VICE Media Group Files for Chapter 11

VICE Media Group has filed for Chapter 11 bankruptcy protection as it prepares to be sold.

A consortium of lenders, including Fortress Investment Group, Soros Fund Management and Monroe Capital, has agreed to purchase the company for $225 million in the form of a credit bid. It would acquire all of its assets and assume its debt. To facilitate the sale, VICE has filed voluntary petitions for reorganization under Chapter 11 in the U.S. Bankruptcy Court for the Southern District of New York.
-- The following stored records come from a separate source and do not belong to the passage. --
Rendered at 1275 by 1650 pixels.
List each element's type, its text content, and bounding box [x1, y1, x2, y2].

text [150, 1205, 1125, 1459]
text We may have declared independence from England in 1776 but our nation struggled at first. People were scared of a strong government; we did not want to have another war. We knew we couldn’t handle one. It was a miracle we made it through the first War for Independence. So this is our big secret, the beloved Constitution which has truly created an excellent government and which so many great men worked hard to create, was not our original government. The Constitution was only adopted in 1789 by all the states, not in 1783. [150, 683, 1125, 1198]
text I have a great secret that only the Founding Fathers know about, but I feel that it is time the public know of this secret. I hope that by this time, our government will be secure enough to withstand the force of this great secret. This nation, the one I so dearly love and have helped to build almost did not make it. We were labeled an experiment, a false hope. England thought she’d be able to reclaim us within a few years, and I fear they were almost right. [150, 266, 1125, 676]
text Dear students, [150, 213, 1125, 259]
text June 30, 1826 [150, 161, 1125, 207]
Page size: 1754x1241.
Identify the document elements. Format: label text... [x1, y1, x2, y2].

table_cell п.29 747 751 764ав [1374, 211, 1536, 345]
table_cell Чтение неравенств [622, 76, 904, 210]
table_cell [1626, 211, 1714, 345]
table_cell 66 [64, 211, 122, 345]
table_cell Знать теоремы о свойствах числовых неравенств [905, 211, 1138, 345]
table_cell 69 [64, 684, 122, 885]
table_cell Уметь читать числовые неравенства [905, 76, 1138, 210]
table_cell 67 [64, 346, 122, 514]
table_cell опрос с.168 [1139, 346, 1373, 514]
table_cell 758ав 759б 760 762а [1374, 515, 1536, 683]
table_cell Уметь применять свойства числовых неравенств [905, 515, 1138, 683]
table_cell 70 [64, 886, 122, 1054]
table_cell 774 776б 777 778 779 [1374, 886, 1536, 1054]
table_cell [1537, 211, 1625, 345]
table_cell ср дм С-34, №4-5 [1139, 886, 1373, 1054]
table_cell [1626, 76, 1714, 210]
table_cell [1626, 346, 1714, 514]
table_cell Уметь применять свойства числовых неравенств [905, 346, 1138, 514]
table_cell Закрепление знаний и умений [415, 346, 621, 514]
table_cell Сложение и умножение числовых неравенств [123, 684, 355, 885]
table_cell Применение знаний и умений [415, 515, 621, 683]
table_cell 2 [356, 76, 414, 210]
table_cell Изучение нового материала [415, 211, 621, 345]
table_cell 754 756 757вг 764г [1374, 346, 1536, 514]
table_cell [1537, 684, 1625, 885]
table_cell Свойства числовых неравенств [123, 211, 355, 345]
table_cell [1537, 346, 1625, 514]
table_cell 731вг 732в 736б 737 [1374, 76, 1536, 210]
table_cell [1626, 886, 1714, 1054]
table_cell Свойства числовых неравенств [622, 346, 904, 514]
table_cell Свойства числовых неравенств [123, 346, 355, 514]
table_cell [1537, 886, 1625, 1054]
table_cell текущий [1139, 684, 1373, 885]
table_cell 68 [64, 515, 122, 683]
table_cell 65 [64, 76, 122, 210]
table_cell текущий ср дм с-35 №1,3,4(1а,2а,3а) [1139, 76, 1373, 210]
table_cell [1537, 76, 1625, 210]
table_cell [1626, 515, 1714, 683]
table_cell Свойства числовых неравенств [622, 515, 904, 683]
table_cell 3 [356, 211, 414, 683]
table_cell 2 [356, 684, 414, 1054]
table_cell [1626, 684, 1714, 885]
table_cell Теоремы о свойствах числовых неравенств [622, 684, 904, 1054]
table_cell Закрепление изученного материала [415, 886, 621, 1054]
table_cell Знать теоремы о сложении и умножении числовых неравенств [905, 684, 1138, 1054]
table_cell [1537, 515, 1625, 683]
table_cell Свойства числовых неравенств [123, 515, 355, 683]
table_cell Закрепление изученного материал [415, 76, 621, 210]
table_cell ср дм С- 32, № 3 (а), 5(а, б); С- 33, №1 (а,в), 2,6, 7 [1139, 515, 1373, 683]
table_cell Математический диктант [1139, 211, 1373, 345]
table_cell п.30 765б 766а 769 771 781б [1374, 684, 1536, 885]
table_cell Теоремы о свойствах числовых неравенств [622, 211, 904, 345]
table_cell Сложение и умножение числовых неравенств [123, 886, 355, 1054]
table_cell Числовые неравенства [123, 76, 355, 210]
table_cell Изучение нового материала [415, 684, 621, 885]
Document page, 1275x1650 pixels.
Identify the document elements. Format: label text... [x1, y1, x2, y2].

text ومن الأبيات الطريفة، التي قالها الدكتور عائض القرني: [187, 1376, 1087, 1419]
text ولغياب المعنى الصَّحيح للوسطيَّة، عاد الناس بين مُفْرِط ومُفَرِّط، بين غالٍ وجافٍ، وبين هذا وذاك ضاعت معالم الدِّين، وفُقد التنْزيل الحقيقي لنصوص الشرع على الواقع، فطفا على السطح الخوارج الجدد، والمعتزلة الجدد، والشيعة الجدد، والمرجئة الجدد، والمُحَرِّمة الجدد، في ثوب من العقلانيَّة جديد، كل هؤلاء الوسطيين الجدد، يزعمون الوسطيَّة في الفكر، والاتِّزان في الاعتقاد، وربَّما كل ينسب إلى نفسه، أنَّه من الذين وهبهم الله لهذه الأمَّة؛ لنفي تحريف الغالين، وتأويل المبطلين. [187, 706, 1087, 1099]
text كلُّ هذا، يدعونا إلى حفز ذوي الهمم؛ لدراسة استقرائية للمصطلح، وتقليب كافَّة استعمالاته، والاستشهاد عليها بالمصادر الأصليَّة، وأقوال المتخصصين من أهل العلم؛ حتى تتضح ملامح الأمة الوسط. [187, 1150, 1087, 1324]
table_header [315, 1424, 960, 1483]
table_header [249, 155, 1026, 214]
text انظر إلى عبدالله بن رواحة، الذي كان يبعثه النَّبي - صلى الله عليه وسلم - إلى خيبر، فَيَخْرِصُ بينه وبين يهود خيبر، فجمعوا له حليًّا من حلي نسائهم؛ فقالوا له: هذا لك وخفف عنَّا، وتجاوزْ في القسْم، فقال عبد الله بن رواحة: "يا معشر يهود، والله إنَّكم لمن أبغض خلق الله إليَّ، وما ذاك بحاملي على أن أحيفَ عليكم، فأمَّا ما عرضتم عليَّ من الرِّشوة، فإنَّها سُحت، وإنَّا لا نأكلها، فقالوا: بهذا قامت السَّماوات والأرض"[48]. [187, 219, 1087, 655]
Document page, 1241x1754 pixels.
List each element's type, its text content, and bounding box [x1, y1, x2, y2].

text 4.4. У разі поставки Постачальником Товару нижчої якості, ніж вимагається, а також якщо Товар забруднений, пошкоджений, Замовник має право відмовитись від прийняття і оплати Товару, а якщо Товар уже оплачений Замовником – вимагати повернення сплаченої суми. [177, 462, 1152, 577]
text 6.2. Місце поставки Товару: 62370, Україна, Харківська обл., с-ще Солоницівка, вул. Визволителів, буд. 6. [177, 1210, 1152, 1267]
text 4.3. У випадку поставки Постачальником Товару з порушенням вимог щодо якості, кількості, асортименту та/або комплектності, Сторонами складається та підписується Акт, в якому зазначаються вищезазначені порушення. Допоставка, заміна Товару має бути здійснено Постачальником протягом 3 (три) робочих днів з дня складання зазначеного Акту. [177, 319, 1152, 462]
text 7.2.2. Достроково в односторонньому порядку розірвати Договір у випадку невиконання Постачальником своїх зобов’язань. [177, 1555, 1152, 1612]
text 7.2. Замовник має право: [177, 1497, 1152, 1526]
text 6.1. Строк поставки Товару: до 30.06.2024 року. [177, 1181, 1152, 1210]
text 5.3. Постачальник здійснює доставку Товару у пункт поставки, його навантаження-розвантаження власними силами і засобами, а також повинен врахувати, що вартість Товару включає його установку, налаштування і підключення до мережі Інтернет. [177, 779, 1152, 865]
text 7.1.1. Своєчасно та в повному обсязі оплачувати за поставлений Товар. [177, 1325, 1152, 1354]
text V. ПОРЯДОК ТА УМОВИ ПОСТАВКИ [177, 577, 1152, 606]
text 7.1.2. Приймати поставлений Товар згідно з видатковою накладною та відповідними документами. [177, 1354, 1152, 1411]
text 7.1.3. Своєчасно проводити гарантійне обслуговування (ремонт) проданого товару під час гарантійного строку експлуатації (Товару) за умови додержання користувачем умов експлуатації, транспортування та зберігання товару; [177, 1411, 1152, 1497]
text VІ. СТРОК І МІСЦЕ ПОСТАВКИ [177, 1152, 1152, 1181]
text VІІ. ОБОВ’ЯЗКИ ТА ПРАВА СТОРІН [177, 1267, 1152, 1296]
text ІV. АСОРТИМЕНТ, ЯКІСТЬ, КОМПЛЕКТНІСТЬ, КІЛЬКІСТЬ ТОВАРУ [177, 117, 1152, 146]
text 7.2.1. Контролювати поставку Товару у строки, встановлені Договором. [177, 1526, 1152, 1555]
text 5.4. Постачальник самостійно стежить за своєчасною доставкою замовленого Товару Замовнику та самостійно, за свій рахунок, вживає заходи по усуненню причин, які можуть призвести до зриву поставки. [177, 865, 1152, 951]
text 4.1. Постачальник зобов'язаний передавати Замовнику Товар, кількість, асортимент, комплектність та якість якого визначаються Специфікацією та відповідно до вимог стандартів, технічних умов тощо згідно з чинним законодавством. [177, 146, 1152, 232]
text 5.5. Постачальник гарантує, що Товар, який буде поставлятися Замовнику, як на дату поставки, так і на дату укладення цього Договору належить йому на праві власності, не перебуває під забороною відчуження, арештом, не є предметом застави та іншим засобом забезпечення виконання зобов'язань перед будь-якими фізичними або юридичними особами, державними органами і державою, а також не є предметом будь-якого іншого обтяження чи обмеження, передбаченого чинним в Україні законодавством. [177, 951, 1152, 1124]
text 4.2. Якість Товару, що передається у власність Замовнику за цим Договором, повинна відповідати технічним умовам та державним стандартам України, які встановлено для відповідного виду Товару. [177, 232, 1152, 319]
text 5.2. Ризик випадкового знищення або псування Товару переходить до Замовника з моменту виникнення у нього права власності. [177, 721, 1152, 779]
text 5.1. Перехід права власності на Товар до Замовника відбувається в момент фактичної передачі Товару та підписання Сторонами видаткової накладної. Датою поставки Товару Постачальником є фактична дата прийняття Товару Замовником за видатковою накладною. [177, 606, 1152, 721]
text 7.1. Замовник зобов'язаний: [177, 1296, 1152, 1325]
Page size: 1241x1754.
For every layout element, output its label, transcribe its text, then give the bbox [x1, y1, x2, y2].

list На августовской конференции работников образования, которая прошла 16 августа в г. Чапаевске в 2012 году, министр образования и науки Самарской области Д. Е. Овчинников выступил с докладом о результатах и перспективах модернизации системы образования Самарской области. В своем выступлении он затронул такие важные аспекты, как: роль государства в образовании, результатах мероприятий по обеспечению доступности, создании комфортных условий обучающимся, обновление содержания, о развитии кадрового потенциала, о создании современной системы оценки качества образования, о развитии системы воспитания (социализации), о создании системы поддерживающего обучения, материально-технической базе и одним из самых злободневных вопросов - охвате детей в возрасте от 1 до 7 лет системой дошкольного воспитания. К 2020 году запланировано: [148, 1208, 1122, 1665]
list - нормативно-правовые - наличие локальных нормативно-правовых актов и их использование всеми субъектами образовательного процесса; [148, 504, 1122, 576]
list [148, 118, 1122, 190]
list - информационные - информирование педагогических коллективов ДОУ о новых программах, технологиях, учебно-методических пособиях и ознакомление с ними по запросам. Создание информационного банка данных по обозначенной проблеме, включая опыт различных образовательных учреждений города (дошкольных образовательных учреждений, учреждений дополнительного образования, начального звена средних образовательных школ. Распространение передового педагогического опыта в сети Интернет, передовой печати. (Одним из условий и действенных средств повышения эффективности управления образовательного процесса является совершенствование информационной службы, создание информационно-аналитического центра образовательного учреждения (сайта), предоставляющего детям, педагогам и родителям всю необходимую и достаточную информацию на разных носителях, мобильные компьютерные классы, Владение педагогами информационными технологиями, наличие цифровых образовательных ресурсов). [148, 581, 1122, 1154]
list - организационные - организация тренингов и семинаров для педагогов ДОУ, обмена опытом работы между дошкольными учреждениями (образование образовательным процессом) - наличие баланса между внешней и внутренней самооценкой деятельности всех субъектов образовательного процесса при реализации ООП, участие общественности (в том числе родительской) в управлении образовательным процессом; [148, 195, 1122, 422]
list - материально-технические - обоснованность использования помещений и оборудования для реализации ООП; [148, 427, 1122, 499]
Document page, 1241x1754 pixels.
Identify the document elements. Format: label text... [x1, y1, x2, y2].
The sale is expected to be concluded in the next two to three months.

The company says it will continue to operate its multimedia brands, including VICE, VICE News, VICE TV, VICE Studios, Pulse Films, Virtue, Refinery29 and i-D. The company’s international entities, and the VICE TV joint venture with A+E Networks, are not part of the Chapter 11 filing.

“VICE serves a huge global audience with a unique brand of news, entertainment and lifestyle content,” said Bruce Dixon and Hozefa Lokhandwala, VICE’s co-CEOs. “This accelerated court-supervised sale process will strengthen the Company and position VICE for long-term growth, thereby safeguarding the kind of authentic journalism and content creation that makes VICE such a trusted brand for young people and such a valued partner to brands, agencies and platforms. We will have new ownership, a simplified capital structure and the ability to operate without the legacy liabilities that have been burdening our business. We look forward to completing the sale process in the next two to three months and charting a healthy and successful next chapter at VICE.”